Un Tableau, une Histoire

Marie-Antoinette et ses enfants

En 1786-1787, Mme Vigée-Lebrun réalise un tableau de Marie-Antoinette avec ses enfants : 

Marie-Antoinette et ses enfants
Marie-Antoinette et ses enfants

En 1785, la reine Marie-Antoinette est victime de l’« Affaire du collier », escroquerie montée contre elle mais qui la perd définitivement aux yeux du peuple français. Les pamphlets se déchaînent sur Marie-Antoinette, la calomniant, l’accusant d’avoir de nombreux amants, des « favorites » (la duchesse de Polignac, la princesse de Lamballe…) , de vider les caisses de la France pour ses toilettes et ses bijoux. Perçue comme une mauvaise reine et épouse, Marie-Antoinette décide enfin de répondre aux accusations qui courent depuis tant d’années. Elle choisit pour cela l’image qui lui convient le mieux : celle de la mère. Car si Marie-Antoinette n’est pas une reine idéale, c’est une mère moderne, attachée à ses enfants, les aimant plus que tout.

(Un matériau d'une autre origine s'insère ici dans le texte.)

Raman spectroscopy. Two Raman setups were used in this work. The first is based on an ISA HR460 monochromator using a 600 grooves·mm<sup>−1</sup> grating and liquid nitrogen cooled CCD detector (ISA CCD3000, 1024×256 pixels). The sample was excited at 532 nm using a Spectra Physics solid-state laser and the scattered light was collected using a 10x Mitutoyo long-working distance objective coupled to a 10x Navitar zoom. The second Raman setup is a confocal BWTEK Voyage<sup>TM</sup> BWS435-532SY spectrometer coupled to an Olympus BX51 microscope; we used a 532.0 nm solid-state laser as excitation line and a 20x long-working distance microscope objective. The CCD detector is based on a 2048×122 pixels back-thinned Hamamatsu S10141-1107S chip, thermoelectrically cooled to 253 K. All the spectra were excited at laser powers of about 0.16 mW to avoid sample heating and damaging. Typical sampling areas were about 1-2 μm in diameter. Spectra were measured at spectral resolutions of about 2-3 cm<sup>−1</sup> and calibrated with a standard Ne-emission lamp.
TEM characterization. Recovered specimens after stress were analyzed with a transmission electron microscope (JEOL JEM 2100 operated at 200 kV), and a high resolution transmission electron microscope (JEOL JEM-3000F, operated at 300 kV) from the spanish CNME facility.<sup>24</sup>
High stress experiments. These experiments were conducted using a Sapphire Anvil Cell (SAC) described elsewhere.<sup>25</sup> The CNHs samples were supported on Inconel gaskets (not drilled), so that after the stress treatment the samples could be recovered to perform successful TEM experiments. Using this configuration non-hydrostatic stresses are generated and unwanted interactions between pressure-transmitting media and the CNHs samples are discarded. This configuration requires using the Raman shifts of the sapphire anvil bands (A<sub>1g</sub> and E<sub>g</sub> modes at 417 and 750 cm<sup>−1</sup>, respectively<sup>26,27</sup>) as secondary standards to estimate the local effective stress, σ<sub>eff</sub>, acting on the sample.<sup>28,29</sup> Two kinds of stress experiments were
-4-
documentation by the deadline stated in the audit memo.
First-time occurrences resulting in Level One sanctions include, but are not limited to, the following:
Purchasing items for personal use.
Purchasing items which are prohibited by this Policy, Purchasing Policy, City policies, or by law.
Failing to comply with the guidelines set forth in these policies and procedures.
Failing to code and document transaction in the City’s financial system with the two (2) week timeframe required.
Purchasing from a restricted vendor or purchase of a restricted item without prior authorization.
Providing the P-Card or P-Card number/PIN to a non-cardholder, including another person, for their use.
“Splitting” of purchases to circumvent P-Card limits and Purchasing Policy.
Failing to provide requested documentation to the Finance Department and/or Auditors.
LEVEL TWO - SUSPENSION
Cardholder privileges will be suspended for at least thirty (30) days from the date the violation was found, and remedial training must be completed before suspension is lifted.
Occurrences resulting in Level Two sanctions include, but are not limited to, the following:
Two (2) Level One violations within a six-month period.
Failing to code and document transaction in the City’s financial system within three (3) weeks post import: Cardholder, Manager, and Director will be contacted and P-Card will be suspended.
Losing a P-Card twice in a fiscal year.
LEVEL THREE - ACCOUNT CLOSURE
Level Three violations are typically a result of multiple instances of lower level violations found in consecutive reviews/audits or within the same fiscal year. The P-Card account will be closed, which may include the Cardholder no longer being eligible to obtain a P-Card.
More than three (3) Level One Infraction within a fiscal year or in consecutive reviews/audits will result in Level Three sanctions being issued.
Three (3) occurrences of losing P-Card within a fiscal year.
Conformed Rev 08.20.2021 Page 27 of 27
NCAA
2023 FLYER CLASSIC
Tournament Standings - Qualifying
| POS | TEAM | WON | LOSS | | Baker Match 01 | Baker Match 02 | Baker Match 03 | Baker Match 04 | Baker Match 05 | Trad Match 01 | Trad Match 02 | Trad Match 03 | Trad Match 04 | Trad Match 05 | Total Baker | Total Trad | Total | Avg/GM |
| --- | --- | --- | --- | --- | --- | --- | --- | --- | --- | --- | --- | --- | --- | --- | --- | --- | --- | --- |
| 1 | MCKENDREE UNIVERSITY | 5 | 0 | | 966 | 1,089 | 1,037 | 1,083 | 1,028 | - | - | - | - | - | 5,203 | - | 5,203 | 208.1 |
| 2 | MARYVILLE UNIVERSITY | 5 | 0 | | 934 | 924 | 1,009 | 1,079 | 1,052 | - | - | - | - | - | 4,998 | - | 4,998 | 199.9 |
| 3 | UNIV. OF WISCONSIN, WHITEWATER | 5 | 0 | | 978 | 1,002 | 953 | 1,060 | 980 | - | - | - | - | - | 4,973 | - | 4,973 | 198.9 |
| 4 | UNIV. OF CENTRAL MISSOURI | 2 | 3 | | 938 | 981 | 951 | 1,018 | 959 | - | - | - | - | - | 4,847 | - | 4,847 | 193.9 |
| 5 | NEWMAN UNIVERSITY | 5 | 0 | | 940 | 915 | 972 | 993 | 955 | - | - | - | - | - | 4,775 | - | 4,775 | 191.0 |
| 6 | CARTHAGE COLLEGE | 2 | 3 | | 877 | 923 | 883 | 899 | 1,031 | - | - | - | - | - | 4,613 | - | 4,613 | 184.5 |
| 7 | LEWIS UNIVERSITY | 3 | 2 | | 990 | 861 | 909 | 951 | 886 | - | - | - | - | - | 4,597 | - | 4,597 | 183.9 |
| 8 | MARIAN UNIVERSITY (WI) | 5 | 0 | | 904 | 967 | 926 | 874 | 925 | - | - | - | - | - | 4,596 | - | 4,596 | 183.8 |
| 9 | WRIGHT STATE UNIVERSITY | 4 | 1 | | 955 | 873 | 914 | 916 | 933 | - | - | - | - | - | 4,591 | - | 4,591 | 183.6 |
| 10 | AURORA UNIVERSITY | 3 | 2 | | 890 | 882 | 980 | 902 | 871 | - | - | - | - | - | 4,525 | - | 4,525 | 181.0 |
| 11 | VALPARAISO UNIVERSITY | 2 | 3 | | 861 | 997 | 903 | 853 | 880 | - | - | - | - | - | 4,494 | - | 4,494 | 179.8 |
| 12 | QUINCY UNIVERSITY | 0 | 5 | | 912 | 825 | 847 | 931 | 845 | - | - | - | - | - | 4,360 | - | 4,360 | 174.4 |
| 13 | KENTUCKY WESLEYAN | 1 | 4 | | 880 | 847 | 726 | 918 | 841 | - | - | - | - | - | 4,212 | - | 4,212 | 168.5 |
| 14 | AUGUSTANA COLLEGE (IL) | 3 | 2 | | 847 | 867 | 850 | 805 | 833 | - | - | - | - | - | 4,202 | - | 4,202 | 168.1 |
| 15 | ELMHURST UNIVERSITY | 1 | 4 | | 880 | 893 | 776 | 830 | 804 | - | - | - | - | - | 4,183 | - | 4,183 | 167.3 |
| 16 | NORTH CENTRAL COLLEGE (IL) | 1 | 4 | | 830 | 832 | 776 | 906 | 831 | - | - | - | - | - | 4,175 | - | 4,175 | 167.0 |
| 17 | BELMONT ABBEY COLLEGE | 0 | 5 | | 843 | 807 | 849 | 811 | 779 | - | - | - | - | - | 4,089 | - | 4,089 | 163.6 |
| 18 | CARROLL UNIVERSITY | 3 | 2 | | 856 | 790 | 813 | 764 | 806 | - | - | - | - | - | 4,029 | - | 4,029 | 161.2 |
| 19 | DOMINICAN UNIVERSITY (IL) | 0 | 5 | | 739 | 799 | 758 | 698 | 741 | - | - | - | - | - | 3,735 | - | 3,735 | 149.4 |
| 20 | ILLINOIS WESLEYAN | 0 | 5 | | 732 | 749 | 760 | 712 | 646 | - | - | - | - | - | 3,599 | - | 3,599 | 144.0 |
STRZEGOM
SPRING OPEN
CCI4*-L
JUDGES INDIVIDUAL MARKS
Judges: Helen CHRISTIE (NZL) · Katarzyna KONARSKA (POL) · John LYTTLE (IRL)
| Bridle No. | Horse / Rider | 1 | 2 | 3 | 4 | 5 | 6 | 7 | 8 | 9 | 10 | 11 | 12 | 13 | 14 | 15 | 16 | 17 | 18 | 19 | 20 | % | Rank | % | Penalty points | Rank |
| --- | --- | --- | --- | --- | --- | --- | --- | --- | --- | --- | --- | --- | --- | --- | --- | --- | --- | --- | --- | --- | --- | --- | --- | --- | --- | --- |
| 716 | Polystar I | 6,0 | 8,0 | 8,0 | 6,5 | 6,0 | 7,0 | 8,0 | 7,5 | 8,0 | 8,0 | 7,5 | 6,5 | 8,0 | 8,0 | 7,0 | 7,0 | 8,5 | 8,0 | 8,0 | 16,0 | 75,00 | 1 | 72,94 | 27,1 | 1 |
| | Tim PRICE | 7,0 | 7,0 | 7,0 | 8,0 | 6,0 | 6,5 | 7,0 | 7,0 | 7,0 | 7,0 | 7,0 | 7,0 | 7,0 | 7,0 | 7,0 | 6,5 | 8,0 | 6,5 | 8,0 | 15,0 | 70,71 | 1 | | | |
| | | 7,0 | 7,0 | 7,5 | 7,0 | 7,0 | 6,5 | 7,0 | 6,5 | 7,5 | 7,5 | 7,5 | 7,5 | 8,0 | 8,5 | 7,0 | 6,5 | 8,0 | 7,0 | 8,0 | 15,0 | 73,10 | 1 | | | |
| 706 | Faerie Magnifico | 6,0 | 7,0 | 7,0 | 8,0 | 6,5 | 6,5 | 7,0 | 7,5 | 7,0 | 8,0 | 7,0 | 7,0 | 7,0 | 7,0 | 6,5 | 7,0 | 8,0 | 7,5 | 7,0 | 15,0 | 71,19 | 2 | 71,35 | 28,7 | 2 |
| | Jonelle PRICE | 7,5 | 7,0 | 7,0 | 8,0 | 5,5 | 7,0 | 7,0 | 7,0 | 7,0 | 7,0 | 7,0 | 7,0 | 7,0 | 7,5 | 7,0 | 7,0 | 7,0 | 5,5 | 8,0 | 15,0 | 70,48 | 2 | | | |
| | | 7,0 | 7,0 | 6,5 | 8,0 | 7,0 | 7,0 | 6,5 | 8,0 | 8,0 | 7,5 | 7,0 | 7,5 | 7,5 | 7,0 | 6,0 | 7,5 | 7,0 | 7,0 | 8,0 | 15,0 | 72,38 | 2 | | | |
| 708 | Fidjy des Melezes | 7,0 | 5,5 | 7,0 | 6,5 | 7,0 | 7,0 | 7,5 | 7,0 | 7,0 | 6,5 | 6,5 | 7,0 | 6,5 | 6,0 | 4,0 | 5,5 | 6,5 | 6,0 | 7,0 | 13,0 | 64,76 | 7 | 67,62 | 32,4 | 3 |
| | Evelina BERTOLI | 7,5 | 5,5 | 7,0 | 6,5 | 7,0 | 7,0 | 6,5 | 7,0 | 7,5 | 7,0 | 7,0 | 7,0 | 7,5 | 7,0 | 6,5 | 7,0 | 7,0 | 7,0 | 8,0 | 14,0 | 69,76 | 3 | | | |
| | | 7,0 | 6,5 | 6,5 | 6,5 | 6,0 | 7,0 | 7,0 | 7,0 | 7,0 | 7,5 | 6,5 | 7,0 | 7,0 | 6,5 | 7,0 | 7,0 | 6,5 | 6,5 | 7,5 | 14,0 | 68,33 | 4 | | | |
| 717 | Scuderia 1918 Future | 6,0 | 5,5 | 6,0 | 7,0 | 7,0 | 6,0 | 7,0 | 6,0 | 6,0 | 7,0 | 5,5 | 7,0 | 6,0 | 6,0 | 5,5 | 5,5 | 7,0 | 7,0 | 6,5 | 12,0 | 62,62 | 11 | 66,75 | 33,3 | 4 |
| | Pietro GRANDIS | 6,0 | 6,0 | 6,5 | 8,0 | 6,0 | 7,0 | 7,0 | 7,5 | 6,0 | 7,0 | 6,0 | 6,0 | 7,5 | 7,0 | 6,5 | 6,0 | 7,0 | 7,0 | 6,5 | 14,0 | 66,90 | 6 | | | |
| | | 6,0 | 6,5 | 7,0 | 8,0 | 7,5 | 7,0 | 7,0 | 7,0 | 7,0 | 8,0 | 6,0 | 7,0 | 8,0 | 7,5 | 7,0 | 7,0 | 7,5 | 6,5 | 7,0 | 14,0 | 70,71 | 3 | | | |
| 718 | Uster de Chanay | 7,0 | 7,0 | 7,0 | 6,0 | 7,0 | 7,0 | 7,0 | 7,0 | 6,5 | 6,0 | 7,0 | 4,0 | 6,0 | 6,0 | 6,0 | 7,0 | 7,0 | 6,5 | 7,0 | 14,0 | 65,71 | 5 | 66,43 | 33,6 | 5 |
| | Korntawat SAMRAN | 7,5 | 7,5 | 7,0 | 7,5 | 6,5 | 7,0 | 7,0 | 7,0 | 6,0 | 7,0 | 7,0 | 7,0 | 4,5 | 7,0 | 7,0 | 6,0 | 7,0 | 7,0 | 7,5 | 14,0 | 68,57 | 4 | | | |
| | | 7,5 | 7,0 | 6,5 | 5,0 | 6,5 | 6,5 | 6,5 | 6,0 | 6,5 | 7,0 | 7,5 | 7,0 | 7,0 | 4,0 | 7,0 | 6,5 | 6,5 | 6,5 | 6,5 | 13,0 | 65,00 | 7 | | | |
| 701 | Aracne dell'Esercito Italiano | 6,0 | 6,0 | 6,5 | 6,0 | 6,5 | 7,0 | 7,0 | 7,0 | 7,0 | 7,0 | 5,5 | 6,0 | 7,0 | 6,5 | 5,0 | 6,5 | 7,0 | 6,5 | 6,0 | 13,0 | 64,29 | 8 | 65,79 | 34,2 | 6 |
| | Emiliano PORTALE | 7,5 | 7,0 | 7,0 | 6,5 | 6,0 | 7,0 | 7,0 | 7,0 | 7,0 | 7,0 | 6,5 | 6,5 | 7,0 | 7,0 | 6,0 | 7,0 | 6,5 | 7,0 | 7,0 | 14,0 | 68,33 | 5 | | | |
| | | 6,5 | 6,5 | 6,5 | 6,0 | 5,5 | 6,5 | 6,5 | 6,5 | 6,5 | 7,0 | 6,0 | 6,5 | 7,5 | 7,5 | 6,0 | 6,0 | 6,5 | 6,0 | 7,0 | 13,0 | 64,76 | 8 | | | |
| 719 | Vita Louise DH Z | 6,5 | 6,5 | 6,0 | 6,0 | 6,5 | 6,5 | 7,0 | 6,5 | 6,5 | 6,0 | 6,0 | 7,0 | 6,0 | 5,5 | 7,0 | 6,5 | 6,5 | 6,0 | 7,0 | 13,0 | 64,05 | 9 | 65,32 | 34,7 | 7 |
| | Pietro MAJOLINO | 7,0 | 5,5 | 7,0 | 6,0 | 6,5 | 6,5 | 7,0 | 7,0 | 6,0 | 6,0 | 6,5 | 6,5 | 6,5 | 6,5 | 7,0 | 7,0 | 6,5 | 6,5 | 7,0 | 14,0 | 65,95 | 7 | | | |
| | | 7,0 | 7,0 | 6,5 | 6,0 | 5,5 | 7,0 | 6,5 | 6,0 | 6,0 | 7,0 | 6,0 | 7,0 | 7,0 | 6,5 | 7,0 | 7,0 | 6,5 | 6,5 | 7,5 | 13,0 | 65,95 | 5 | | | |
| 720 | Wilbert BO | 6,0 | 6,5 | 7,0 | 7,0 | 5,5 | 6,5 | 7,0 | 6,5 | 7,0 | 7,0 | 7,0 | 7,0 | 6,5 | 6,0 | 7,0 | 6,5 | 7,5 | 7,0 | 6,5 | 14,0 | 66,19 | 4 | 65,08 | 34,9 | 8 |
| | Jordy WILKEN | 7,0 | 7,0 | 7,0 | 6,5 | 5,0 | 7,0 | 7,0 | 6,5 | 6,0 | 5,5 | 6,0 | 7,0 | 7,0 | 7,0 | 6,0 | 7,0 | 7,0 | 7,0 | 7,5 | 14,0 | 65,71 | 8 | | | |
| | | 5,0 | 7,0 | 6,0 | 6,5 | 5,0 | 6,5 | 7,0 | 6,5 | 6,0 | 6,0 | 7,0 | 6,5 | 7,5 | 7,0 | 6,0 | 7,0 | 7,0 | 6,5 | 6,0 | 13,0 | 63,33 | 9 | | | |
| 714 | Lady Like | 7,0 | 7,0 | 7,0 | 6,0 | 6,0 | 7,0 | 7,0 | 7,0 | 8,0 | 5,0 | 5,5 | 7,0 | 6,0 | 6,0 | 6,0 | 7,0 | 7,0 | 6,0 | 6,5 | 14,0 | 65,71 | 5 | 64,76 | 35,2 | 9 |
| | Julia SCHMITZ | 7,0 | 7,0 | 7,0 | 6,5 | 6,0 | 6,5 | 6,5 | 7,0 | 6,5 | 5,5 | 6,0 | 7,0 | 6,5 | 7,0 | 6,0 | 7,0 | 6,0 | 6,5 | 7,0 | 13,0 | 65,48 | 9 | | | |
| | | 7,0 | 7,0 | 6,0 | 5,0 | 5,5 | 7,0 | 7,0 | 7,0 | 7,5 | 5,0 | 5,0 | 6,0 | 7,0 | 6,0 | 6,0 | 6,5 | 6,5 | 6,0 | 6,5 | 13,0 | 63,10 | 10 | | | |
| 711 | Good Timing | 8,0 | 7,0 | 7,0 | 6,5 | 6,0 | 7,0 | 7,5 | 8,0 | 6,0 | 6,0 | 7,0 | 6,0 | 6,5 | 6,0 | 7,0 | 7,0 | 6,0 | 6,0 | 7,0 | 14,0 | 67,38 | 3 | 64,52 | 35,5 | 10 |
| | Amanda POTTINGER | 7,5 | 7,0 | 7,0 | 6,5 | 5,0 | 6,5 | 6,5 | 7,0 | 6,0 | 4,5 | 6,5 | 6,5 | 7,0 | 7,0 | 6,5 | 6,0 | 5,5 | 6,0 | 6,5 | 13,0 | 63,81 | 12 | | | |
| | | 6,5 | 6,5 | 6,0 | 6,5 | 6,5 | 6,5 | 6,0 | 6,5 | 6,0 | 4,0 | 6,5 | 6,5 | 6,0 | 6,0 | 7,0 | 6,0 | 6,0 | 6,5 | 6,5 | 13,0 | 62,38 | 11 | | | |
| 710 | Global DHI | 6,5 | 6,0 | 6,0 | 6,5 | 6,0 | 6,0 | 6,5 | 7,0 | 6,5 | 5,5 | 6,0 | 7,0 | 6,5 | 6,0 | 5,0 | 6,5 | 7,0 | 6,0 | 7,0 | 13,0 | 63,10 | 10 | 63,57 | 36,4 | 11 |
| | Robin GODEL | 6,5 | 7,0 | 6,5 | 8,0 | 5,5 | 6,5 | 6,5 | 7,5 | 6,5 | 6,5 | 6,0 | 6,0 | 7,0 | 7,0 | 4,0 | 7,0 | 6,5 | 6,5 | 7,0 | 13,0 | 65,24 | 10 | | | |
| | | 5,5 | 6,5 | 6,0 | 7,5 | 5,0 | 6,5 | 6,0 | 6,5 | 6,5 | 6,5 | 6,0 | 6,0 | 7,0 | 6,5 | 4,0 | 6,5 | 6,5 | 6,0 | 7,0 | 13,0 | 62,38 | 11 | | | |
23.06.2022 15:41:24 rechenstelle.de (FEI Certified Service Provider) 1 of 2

En 1786, la reine passe commande d’un tableau la représentant entourée de ses enfants. Contrairement à sa mère, l’ impératrice d’Autriche Marie-Thérèse, la reine de France ne désire pas avoir une multitude d’enfants et passer son temps à être enceinte. Elle choisit d’en avoir peu mais de s’impliquer personnellement dans leur éducation. A la fin du XVIIIe siècle, les mentalités commencent à évoluer et les femmes accordent plus d’intérêt à leurs enfants qu’auparavant. Dès lors, les portraits de fratrie ou de mères entourées par leur progéniture se multiplient. Ainsi, la belle-sœur de la reine, la comtesse d’Artois, s’est faite portraiturer avec ses trois enfants, en 1783.  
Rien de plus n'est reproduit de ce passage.